Friday, 22 December 2006

Spirit of the Victim ผีคนเป็น (2006)

If the poster looks horrible, don't expect the film to be good?

I remember this film when it was called Wes Craven’s New Nightmare. You know, the movie where a bunch of people making a horror film about Freddy are in fact haunted, hunted, and gutted by the cinematic villain when the cameras stop rolling. The Thai horror industry has definitely come of age when it takes on the horror movie within a horror movie treatment of the last great American horror film and puts on a Thai spin, and ups the ante. Even if the results are mixed (a sign that the filmmakers are challenging themselves), it’s interesting to watch this, admire the concept, and think of how perfect it would be without its flaws.

Now, the horror movie within the horror-movie has Ting (Pitchanart Sakakorn), a mediocre but persistent bit-part actress whose skills nevertheless gain the attention of a local cop who needs someone to play all the female victims in his Crimewatch-style television series. While reenacting all the scenes of murders, it seems the ghosts and spirits of the grievously departed are drawn towards Ting, and the supernatural hauntings of her and her crew really begin in earnest when the Thai Crimewatch plans to film a case involving a traditional dancer turned model. Of course, Ting isn’t really Ting, but an actress playing Ting in a movie, and the ghosts and hauntings of the Crimewatch crew aren’t really ghosts... but it turns out that the actress portraying Ting and her crew are really haunted by ghosts...

Like I said, this makes for one of the best horror movie premises ever, but unlike Wes Craven’s New Nightmare, the translation of the idea to a screenplay seems to have suffered, and then injured again in the execution of screenplay to film. When you’re making a double horror movie, the last thing you should do is to spend too much time on the movie within the movie, then reveal that everything that the audience has watched up to that point isn’t the real story at all. That’s what Wes Craven’s New Nightmare deftly avoids. That’s what Method (one of Elizabeth Hurley’s worst films) also avoids, by running both films at the same go, like a reality show. And by intercutting between the movie-within-a-movie and the “real story”, both Method and New Nightmare actually come off as narratively complex and delightfully dense.

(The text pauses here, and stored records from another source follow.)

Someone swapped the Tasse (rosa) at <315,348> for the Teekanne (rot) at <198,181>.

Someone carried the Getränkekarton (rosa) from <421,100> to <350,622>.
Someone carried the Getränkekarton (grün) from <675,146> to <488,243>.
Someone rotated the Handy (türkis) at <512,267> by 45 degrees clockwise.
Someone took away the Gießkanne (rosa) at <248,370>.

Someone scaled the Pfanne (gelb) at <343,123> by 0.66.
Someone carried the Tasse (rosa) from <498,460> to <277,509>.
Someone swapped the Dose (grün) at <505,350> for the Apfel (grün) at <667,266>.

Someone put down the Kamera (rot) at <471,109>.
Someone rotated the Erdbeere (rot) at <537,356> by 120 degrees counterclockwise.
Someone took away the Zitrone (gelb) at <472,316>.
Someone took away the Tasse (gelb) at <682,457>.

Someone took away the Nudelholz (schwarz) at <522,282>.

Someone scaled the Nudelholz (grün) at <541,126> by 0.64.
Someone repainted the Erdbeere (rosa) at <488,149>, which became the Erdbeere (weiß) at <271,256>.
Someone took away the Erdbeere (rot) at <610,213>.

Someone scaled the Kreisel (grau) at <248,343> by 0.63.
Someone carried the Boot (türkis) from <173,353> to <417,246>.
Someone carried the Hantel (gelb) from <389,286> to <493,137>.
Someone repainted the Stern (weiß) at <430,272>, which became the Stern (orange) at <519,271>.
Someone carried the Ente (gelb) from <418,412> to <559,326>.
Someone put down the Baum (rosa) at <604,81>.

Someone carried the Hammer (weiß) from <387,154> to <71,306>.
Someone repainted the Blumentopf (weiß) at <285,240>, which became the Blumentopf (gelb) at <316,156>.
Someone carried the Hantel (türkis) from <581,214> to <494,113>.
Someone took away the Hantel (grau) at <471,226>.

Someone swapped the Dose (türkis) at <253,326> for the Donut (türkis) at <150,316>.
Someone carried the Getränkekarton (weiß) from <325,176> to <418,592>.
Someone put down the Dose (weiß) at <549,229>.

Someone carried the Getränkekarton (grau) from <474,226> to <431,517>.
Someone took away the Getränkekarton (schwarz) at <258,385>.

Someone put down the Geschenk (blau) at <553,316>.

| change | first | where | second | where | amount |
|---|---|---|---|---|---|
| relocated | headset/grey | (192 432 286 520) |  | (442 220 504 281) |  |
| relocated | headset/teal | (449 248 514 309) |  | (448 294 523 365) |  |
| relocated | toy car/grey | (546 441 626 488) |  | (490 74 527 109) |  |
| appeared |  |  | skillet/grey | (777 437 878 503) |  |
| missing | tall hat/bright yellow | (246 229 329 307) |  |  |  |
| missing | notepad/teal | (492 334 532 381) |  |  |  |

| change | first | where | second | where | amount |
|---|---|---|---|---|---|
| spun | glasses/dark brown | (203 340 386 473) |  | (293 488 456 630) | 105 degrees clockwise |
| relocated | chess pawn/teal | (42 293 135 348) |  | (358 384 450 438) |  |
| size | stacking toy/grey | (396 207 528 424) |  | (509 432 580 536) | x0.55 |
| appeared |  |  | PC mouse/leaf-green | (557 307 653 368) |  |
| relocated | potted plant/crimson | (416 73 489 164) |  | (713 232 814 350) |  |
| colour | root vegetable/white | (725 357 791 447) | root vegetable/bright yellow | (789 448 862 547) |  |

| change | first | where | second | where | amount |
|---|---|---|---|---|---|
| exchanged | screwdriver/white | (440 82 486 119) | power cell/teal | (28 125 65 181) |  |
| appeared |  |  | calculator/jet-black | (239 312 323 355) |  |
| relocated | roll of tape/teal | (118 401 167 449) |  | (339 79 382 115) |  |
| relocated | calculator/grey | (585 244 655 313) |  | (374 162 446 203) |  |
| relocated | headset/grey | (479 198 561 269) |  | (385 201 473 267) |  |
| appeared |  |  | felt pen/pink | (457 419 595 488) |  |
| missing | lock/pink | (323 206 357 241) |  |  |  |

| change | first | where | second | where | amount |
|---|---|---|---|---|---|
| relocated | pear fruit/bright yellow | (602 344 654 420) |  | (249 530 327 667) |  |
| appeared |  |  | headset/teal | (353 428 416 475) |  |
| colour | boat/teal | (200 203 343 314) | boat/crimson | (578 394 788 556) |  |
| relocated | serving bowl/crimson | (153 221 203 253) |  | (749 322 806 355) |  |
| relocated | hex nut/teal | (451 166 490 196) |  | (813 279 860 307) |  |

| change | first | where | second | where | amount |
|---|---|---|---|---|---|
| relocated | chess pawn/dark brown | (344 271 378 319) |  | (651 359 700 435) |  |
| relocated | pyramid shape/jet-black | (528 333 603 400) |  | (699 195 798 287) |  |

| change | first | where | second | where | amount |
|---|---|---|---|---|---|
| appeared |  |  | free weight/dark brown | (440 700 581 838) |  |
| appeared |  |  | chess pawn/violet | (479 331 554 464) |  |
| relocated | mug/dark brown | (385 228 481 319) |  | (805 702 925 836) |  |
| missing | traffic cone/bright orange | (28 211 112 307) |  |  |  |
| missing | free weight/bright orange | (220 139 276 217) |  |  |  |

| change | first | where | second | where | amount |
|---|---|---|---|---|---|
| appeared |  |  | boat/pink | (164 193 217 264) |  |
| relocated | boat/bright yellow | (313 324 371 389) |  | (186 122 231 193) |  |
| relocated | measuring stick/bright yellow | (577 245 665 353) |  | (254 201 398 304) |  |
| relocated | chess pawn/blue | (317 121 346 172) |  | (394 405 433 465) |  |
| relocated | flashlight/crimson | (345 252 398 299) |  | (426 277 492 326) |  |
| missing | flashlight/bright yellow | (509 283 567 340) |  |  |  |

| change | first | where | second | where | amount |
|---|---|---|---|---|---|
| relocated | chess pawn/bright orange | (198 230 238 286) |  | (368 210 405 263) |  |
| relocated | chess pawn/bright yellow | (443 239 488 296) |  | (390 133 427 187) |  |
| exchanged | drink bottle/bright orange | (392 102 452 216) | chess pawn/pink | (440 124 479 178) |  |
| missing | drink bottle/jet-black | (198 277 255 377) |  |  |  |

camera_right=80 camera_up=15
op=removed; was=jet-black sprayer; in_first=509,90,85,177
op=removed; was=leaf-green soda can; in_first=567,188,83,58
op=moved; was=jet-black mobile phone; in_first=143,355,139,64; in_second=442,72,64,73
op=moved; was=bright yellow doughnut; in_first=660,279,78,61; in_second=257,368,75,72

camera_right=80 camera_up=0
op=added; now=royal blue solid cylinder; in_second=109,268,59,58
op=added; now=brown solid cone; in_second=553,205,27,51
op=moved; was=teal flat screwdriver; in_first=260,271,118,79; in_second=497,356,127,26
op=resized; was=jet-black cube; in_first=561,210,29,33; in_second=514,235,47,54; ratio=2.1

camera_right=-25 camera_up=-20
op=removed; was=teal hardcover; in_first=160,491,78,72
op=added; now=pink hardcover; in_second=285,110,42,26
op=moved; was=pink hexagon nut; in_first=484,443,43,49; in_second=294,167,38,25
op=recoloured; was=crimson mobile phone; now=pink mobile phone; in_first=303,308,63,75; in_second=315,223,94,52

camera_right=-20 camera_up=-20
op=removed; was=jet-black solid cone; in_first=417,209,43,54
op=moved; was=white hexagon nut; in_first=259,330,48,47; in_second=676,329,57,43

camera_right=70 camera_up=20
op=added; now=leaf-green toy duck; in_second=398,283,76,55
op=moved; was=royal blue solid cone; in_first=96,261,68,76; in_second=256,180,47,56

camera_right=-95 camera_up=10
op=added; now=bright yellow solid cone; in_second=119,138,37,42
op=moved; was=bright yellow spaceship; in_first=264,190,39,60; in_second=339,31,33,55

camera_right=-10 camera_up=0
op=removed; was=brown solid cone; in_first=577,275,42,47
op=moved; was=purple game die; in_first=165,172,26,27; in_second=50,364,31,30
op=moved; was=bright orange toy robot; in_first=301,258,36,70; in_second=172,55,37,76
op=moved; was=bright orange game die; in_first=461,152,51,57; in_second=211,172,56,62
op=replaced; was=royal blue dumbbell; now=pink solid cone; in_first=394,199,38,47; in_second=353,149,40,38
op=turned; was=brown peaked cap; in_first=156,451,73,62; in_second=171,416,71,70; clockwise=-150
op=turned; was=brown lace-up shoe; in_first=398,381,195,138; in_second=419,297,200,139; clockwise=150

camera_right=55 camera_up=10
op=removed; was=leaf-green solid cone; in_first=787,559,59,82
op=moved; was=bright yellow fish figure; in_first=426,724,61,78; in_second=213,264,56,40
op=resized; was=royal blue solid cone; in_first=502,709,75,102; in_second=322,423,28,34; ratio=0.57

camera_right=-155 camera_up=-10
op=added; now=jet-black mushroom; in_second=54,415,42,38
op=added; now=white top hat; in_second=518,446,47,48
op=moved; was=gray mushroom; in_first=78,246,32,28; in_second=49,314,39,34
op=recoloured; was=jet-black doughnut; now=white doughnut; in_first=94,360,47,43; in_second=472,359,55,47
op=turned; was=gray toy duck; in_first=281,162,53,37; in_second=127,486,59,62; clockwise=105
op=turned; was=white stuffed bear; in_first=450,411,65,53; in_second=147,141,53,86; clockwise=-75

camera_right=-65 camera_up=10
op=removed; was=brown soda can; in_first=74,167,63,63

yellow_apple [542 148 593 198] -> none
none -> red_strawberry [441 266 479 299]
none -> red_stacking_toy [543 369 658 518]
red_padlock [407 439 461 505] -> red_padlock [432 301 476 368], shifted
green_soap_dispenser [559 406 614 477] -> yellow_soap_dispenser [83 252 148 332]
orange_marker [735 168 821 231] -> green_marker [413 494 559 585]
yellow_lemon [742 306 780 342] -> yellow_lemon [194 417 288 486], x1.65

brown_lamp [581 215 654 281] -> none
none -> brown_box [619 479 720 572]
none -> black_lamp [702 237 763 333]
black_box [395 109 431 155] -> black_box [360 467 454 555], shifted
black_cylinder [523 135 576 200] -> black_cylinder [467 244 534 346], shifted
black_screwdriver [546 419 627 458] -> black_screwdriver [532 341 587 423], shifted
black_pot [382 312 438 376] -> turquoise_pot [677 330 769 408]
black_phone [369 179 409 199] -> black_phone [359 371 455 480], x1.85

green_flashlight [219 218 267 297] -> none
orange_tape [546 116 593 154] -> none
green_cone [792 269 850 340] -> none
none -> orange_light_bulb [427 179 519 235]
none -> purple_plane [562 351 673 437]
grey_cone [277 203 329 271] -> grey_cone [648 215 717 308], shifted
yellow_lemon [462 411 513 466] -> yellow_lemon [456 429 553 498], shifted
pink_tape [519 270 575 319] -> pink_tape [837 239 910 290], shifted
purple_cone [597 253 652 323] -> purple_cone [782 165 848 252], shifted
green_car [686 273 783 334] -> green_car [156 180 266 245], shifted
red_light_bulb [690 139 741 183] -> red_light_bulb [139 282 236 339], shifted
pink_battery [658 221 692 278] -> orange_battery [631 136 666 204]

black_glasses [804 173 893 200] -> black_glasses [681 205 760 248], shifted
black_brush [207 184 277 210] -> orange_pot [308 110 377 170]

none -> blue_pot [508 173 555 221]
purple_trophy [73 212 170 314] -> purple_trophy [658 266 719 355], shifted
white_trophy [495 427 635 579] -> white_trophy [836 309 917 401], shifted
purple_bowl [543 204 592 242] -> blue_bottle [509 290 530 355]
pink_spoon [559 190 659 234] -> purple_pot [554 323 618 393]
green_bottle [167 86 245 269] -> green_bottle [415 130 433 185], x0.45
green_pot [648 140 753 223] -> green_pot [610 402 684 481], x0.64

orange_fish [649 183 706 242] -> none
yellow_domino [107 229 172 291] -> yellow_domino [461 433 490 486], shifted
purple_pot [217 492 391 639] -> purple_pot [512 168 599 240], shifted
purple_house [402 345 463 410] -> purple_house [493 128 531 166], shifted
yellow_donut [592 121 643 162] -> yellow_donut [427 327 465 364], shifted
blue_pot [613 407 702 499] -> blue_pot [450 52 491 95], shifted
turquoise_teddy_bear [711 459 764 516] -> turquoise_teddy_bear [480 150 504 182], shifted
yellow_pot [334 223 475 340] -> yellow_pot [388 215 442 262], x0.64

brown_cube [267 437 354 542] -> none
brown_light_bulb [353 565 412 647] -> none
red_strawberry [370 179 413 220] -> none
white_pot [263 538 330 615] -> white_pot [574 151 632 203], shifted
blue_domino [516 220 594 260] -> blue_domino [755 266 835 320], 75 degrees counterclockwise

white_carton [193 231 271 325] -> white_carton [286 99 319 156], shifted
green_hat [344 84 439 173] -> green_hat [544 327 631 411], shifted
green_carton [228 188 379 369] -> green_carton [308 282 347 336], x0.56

With Spirit of the Victim, the story is forced to reboot itself and cast away any reserve of goodwill it builds in the audience. Better yet, because the director and producers know they’re coming about against Wes Craven’s movie, they inject more reboots along the way – the ghost haunting the crew isn’t the real ghost, their story isn’t the real story, and several haunting sequences are actually bad dreams. Done right, it could actually trip you out and spark off some reflections on the shaky foundations of reality. As it stands, the execution of Spirit of the Victim will just make you stop caring about the characters and then stop letting yourself get scared by its fright scenes. Plotwise, the film lacks a unity and economy of purpose that is very crucial for any entry in this movie-within-movie genre to succeed.

Oddly enough, the fright scenes (very polished CGI and setup reminiscent of those in a Pang Brothers spookfest) and even the plot of the movie-within-the-movie are far more entertaining and inspired than those in the ‘real story’ itself – which consist of ghouls dressed up as traditional dancers (in all their headgear and wayang-like poses) creeping up towards their victims while the gongs and cymbal bang increasingly louder. Not that the fright mood music was any better in the movie-within-the-movie: the ‘scary music’ was so blatant loud it made scary scenes lose their impact, and non-scary scenes look comical. Yes, we regret to inform you, the sophisticated horror fan, that the Thais still can’t get the music right.

I can’t say I liked Spirit of the Victim when its horror sequences got more and more banal and less and less creative the more the director reveals the “real story”. What I can say is I like the director for challenging himself with such a convoluted and interesting premise, even though he does fall short of achieving the potential the movie had within it.